Wed-09-12-2020, 17:35 PM
This study assesses CJM112 effects on safety and efficacy in patients with moderate to severe plaque psoriasis.
Source: onlinelibrary.wiley.com
Cosentyx (secukinumab)
Quote:
Background and objective:
Anti IL‐17A IgG/κ monoclonal antibody CJM112 binds both IL‐17A and IL‐17AF. The purpose of this First‐in‐Human study was to assess CJM112 effects on safety and efficacy in patients with moderate to severe plaque psoriasis.
Methods:
This study had two parts: single ascending doses of 5–450 mg subcutaneous (s.c.) CJM112 (SAD) and multiple‐dose parallel‐groups of CJM112 15 mg, 50 mg, 150 mg s.c. low frequency or high frequency (MD). SAD/MD were double‐blind, randomised and placebo controlled; MD also included a secukinumab 150 mg s.c. arm as an active comparator. Patients 18‐65 years with moderate to severe psoriasis were included in this study. The efficacy outcome was the change in Psoriasis Area Severity Index [PASI] from baseline to Week 4 in the SAD part of the study, and from baseline to Week 12 in the MD part.
Results:
96 patients were enrolled in this study (SAD, n=42; MD, n=54). In SAD, CJM112 doses from 15 mg and above demonstrated higher PASI responses compared to placebo at Week 12. CJM112 450 mg did not add further efficacy, but efficacy was prolonged compared to CJM112 150 mg.
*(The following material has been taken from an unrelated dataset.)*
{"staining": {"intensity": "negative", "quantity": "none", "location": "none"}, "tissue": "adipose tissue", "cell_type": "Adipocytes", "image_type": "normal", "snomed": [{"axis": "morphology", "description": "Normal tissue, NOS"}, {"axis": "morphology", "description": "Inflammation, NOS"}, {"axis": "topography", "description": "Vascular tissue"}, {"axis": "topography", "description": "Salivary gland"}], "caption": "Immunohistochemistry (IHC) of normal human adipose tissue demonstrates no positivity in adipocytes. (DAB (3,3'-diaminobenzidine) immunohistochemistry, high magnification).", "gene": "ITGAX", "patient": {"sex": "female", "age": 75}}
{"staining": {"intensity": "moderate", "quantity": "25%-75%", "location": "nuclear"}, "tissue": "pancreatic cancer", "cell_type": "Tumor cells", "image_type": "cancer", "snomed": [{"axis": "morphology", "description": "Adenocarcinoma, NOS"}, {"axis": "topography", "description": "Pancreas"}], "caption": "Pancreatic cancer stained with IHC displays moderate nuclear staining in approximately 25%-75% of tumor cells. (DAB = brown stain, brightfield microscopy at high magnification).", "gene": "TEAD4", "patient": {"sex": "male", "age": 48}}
CJM112 MD resulted in a dose‐dependent decrease in PASI over time to Week 12. CJM112 150 mg high frequency did not exceed the effect of CJM112 150 mg low frequency, and had similar efficacy to secukinumab 150 mg. The safety profile of CJM112 was as expected for an antibody targeting IL‐17A/IL‐17AF.
Conclusions:
CJM112 had clinical efficacy in moderate to severe psoriasis and was generally safe and well tolerated in the doses tested. Additional neutralisation of IL‐17AF did not translate to increased clinical efficacy compared to secukinumab.